Prayut spoke up after flooding hit many provinces in the country, including Bangkok, in the past week.
The prime minister said some dykes needed to immediately discharge water to prevent a recurrence of the big floods seen during the 2011 flood crisis.
“I know some rivers and canals are overflowing in areas without embankments … the government will take care of affected people,” he said.
The Royal Irrigation Department’s deputy director general Thongplew Kongjun said Prayut had instructed the relevant agencies to communicate the latest flood information they had with each other and the public.
“The Agriculture Ministry and the Interior Ministry will work together in extending assistance to people in flood-hit areas,” Thongplew said.
He added that the relevant authorities would inform people when his department expected the floods to subside.
According to Thongplew, flooding from the Northeast stemmed from the fact that the Ubolrat Dam in Khon Kaen province had been forced to increase its volume of discharged water from 46 to 50 million cubic metres a day.
As for the Chao Phraya River basin, Thongplew said Nonthaburi and Pathum Thani should no longer be affected by high tides after today.
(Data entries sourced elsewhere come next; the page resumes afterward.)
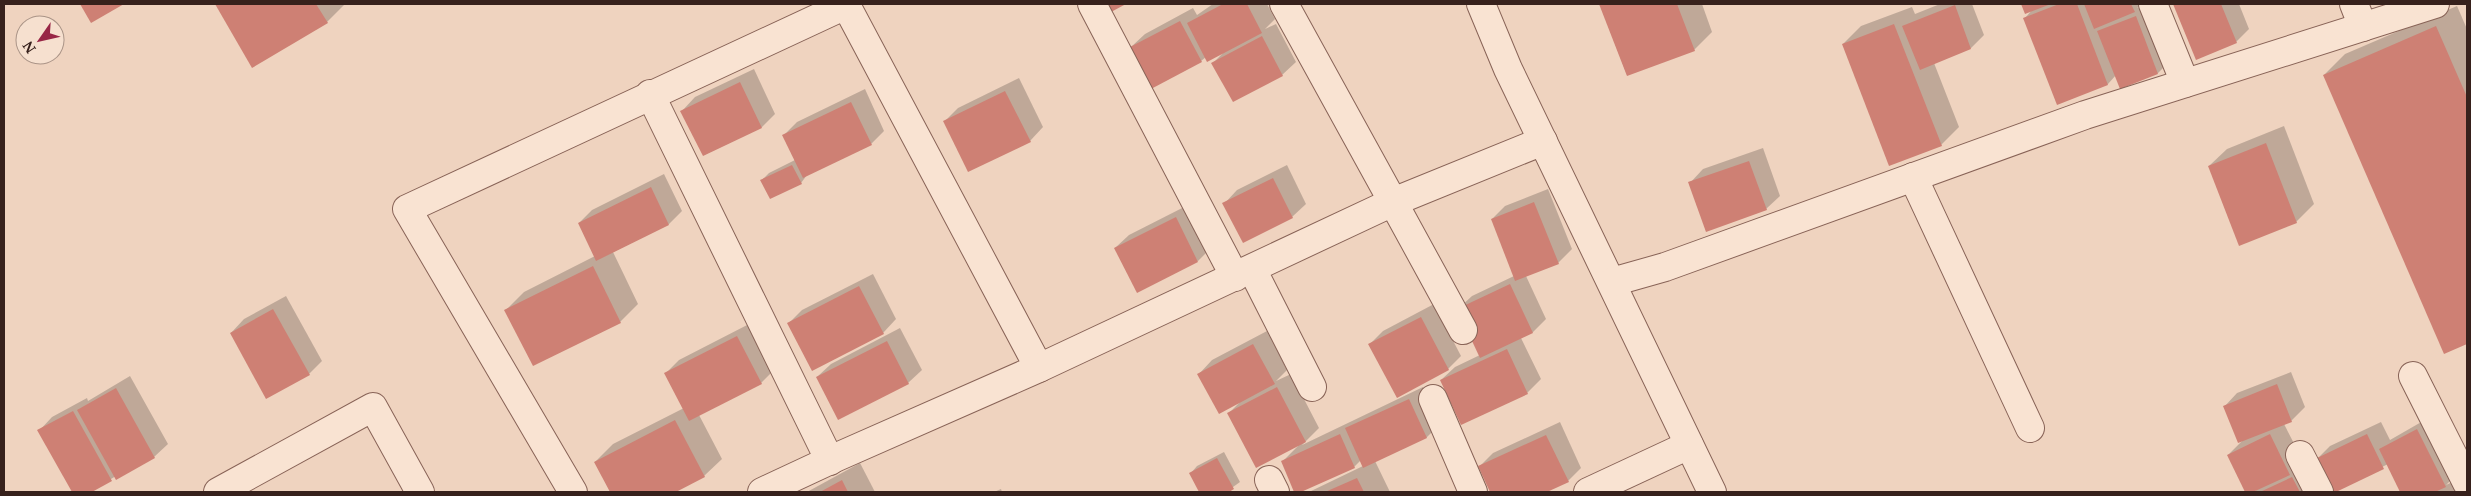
<svg xmlns="http://www.w3.org/2000/svg" width="2471" height="496" viewBox="0 0 2471 496" font-family="'Noto Serif',serif">
	<rect width="100%" height="100%" fill="#efd3bf"/>
	<g fill="#0003">
		<path d="M 216,4 L 345,4 L 327,22 L 253,66 Z"/>
		<path d="M 1213,4 L 1267,4 L 1275,19 L 1265,29 L 1276,24 L 1296,62 L 1282,75 L 1213,63 L 1223,53 L 1206,57 L 1201,61 L 1131,47 L 1145,34 L 1193,8 L 1197,15 Z"/>
		<path d="M 1600,4 L 1702,4 L 1712,32 L 1694,50 L 1627,75 Z"/>
		<path d="M 1940,4 L 1972,4 L 1984,35 L 1971,48 L 1934,63 L 1959,127 L 1941,145 L 1843,44 L 1861,26 L 1912,7 L 1915,14 Z"/>
		<path d="M 2023,4 L 2142,4 L 2137,8 L 2149,4 L 2171,60 L 2158,73 L 2116,75 L 2108,84 L 2058,103 L 2025,18 L 2033,9 L 2026,12 Z"/>
		<path d="M 2175,4 L 2239,4 L 2249,29 L 2236,42 L 2197,58 Z"/>
		<path d="M 2457,6 L 2467,29 L 2467,342 L 2445,352 L 2324,75 L 2345,54 Z"/>
		<path d="M 754,69 L 775,114 L 762,127 L 704,155 L 682,111 L 695,97 Z"/>
		<path d="M 1019,78 L 1043,127 L 1030,141 L 945,121 L 958,108 Z"/>
		<path d="M 865,89 L 884,131 L 871,144 L 807,175 L 801,183 L 762,180 L 769,173 L 795,160 L 784,135 L 797,122 Z"/>
		<path d="M 2284,126 L 2314,204 L 2296,222 L 2209,166 L 2227,149 Z"/>
		<path d="M 1763,148 L 1780,196 L 1766,209 L 1690,183 L 1703,169 Z"/>
		<path d="M 1287,165 L 1306,204 L 1292,217 L 1224,204 L 1237,190 Z"/>
		<path d="M 664,174 L 682,211 L 669,224 L 613,252 L 638,304 L 620,322 L 506,310 L 524,292 L 595,256 L 579,223 L 592,210 Z"/>
		<path d="M 1548,189 L 1572,249 L 1558,263 L 1526,276 L 1546,319 L 1533,332 L 1521,338 L 1541,379 L 1527,393 L 1441,380 L 1455,367 L 1480,355 L 1458,309 L 1472,296 L 1514,276 L 1492,219 L 1505,206 Z"/>
		<path d="M 1190,204 L 1211,248 L 1198,261 L 1115,248 L 1129,235 Z"/>
		<path d="M 873,274 L 896,319 L 883,333 L 789,323 L 802,310 Z"/>
		<path d="M 286,296 L 322,361 L 309,374 L 231,333 L 244,319 Z"/>
		<path d="M 1434,304 L 1461,356 L 1448,369 L 1370,344 L 1383,331 Z"/>
		<path d="M 751,323 L 774,370 L 761,383 L 699,415 L 722,459 L 704,476 L 673,492 L 611,492 L 595,462 L 613,444 L 684,408 L 666,373 L 679,360 Z"/>
		<path d="M 900,328 L 922,370 L 908,383 L 817,377 L 831,364 Z"/>
		<path d="M 1267,331 L 1287,370 L 1276,381 L 1291,374 L 1319,428 L 1302,445 L 1423,387 L 1440,424 L 1427,437 L 1375,461 L 1390,492 L 1309,492 L 1363,466 L 1361,460 L 1354,467 L 1296,492 L 1282,462 L 1298,446 L 1228,414 L 1240,402 L 1199,374 L 1212,360 Z"/>
		<path d="M 2291,372 L 2305,407 L 2291,421 L 2284,424 L 2319,492 L 2254,492 L 2257,489 L 2246,492 L 2228,455 L 2243,440 L 2224,407 L 2237,393 Z"/>
		<path d="M 130,376 L 168,444 L 154,457 L 116,476 L 89,492 L 73,492 L 39,431 L 52,417 L 87,398 L 88,401 Z"/>
		<path d="M 2430,417 L 2458,473 L 2446,485 L 2459,479 L 2466,492 L 2402,492 L 2388,464 L 2333,492 L 2317,459 L 2330,446 L 2381,422 L 2390,440 Z"/>
		<path d="M 1560,422 L 1581,468 L 1568,481 L 1544,492 L 1492,492 L 1480,466 L 1493,453 Z"/>
		<path d="M 1224,452 L 1240,482 L 1226,492 L 1201,492 L 1191,473 L 1197,466 Z"/>
		<path d="M 860,463 L 875,492 L 807,492 Z"/>
		<path d="M 1001,489 L 1002,492 L 994,492 Z"/>
	</g>
	<g fill="#ce8074">
		<path d="M 80,4 L 124,4 L 91,23 Z"/>
		<path d="M 215,4 L 316,4 L 328,23 L 252,68 Z"/>
		<path d="M 1106,4 L 1126,4 L 1111,12 Z"/>
		<path d="M 1223,4 L 1247,4 L 1262,33 L 1207,62 L 1187,23 Z"/>
		<path d="M 1599,4 L 1677,4 L 1695,51 L 1627,76 Z"/>
		<path d="M 2021,4 L 2051,4 L 2025,14 Z"/>
		<path d="M 2059,4 L 2077,4 L 2108,85 L 2057,105 L 2023,18 Z"/>
		<path d="M 2084,4 L 2131,4 L 2135,12 L 2094,29 Z"/>
		<path d="M 2173,4 L 2221,4 L 2237,43 L 2196,60 Z"/>
		<path d="M 1955,5 L 1971,49 L 1920,70 L 1902,26 Z"/>
		<path d="M 2136,16 L 2158,74 L 2120,89 L 2097,31 Z"/>
		<path d="M 1180,21 L 1202,62 L 1151,89 L 1130,47 Z"/>
		<path d="M 1894,24 L 1942,146 L 1889,166 L 1842,44 Z"/>
		<path d="M 2436,26 L 2467,97 L 2467,344 L 2444,354 L 2323,75 Z"/>
		<path d="M 1262,36 L 1283,76 L 1233,102 L 1211,63 Z"/>
		<path d="M 740,82 L 762,128 L 703,156 L 680,111 Z"/>
		<path d="M 1005,91 L 1031,142 L 968,172 L 943,121 Z"/>
		<path d="M 851,102 L 872,145 L 803,178 L 782,135 Z"/>
		<path d="M 2266,143 L 2297,223 L 2239,246 L 2208,166 Z"/>
		<path d="M 1749,161 L 1767,210 L 1706,232 L 1688,182 Z"/>
		<path d="M 792,165 L 802,184 L 770,199 L 760,180 Z"/>
		<path d="M 1273,178 L 1293,218 L 1243,243 L 1222,203 Z"/>
		<path d="M 651,187 L 669,225 L 596,261 L 578,223 Z"/>
		<path d="M 1534,202 L 1559,264 L 1515,281 L 1491,219 Z"/>
		<path d="M 1176,217 L 1198,262 L 1137,293 L 1114,248 Z"/>
		<path d="M 593,266 L 621,323 L 533,366 L 504,310 Z"/>
		<path d="M 1510,284 L 1533,333 L 1480,358 L 1457,309 Z"/>
		<path d="M 859,286 L 884,334 L 812,371 L 787,323 Z"/>
		<path d="M 273,309 L 310,375 L 266,399 L 230,333 Z"/>
		<path d="M 1421,317 L 1449,370 L 1397,398 L 1368,344 Z"/>
		<path d="M 737,336 L 762,384 L 689,421 L 664,373 Z"/>
		<path d="M 887,341 L 909,384 L 838,420 L 816,377 Z"/>
		<path d="M 1253,344 L 1275,384 L 1219,414 L 1197,374 Z"/>
		<path d="M 1507,349 L 1528,394 L 1461,425 L 1440,380 Z"/>
		<path d="M 2277,384 L 2292,422 L 2238,443 L 2223,406 Z"/>
		<path d="M 1277,387 L 1306,442 L 1256,468 L 1227,413 Z"/>
		<path d="M 116,388 L 155,458 L 116,480 L 77,410 Z"/>
		<path d="M 1409,399 L 1427,438 L 1363,468 L 1345,428 Z"/>
		<path d="M 73,411 L 112,481 L 92,492 L 72,492 L 37,430 Z"/>
		<path d="M 675,420 L 705,477 L 676,492 L 610,492 L 594,462 Z"/>
		<path d="M 2417,429 L 2446,487 L 2435,492 L 2400,492 L 2379,449 Z"/>
		<path d="M 1340,434 L 1355,468 L 1301,492 L 1294,492 L 1281,461 Z"/>
		<path d="M 2270,434 L 2290,475 L 2253,492 L 2245,492 L 2227,455 Z"/>
		<path d="M 2367,434 L 2384,469 L 2336,492 L 2332,492 L 2315,459 Z"/>
		<path d="M 1546,435 L 1569,482 L 1547,492 L 1490,492 L 1478,466 Z"/>
		<path d="M 1217,458 L 1234,489 L 1229,492 L 1199,492 L 1189,473 Z"/>
		<path d="M 2292,477 L 2300,492 L 2260,492 Z"/>
		<path d="M 1357,478 L 1364,492 L 1325,492 Z"/>
		<path d="M 842,480 L 848,492 L 820,492 Z"/>
	</g>
	<g fill="none" stroke-linecap="round" stroke-linejoin="round">
		<defs>
			<g id="street">
				<path d="M 1092,4 L 1235,277"/>
				<path d="M 1284,4 L 1393,202 L 1543,141"/>
				<path d="M 1481,4 L 1508,69 L 1712,492"/>
				<path d="M 2153,4 L 2185,83"/>
				<path d="M 2354,4 L 2363,27"/>
				<path d="M 846,5 L 1039,368"/>
				<path d="M 650,94 L 830,461"/>
				<path d="M 1913,177 L 2030,428"/>
				<path d="M 1252,269 L 1312,387"/>
				<path d="M 1612,282 L 1665,267 L 2085,115 L 2435,4"/>
				<path d="M 2413,376 L 2467,483"/>
				<path d="M 1433,399 L 1473,492"/>
				<path d="M 2300,455 L 2319,492"/>
				<path d="M 1269,480 L 1275,492"/>
				<path d="M 218,492 L 373,407 L 420,492"/>
				<path d="M 573,492 L 407,209 L 848,4"/>
				<path d="M 762,492 L 837,457 L 1039,368 L 1393,202 L 1463,330"/>
				<path d="M 1588,492 L 1689,445"/>
			</g>
		</defs>
		<use href="#street" stroke="#886357" stroke-width="30"/>
		<use href="#street" stroke="#f9e3d2" stroke-width="28"/>
	</g>
	<rect width="2471" height="496" fill="none" stroke="#37211c" stroke-width="10"/>
	<g transform="translate(40 40) rotate(236)"><circle r="24" fill="#f6e0cf" stroke="#aa9487"/>
	<path d="M0-4L9 19L0 12L-9 19Z" fill="#982646"/>
	<text y="-8" font-size="14" font-weight="bold" text-anchor="middle" fill="#37211c">N</text>
	</g>
</svg>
“Rain will also continue in Bangkok,” he said.
Agriculture Minister General Chatchai Sarikulya said he would try to ensure that the Chao Phraya Dam in Chainat province would not release more than 2.600 cubic metres of water per second.
“That way, only areas without an embankment along the Chao Phraya River will be affected,” he explained.
Meanwhile, heavy downpours continued to cause floods and landslides in various provinces yesterday. The latest victim was the director of Phetchabun’s Phupha Daeng Wildlife Sanctuary, whose pickup truck was caught in whirling floodwaters.
The death of Sudjit Khorthong lifted the death toll in the latest floods to four, following three deaths that had been reported in Loei on October 10.
Sudjit’s body was retrieved at 9.30am at a spot three kilometres from the scene where his truck was found surrounded by torrential floodwater four and a half hours earlier in Tambon Pak Chong. His body will be sent for a funeral at a temple in Muang Phetchabun.
Sudjit was on his way to a meeting in Phitsanulok when his truck was swept into a roadside creek, police said. Sudjit reportedly travelled alone to the meeting because he had instructed his subordinates to join other officials in clearing a local road that had been affected by a landslide.
The pre-dawn Lom Sak landslide happened between kilometre markers No 375 and 376 on the Lom Sak- Chumpae road in Tambon Buan Klang.
Meanwhile, locals were relieved after a crocodile that escaped from a breeding farm in Phetchabun on Saturday was re-captured yesterday morning, police said.
The bloated Mun River in Nakhon Ratchasima’s Phimai district continued to flood three more tambons after two tambons were hit last week. State offices and homes in Tambon Nai Muang, Tambon Tha Luang, Tambon Bote, Tambon Than Lalod and Tambon Samrit as well as 4,000 rai (640 hectares) of paddy fields were submerged in up to 40cm of water. In Chaiyaphum, where six districts were flood-affected, army Region 2 soldiers were building a temporary bridge for about 1,000 families as the road to their 10 villages were made impassable by flooding.
The increased levels of water released by Khon Kaen’s Ubolrat caused floods to downstream farmlands and homes in Nam Pong district.
The business area of Loei’s Dan Sai district was hit by run-off from several mountains at 2am yesterday after hours of heavy rain but thankfully, the water subsided at about 7am.
Mountain run-off caused the Nam Pad Canal to burst its banks and inundate Ban Nam Pad School in Pitsanulok’s None Maprang district at 5am. This was the 10th time this year the school had been submerged, the lowest points being the teachers’ residences and the schools’ cafeteria, which were under 1.5 metres of water before the flood finally subsided at 9am.
In Lampang, an eight-rai area of Mae Mo municipality was declared a disaster zone after days of heavy rain opened wide cracks in the earth and eight homes were threatened by erosion.
Mayor Chucheep Boonnak said the declaration followed an inspection by Mineral Resources Office 1 officials who believe the subsidence might stem from layers of soil separating after becoming saturated. Twenty-two tenants in eight affected homes also had to be evacuated.
In Phayao’s Muang district, soldiers yesterday waded through one-metre-deep water to save 40 pigs from a flooded farm in Tambon Huai Kaew.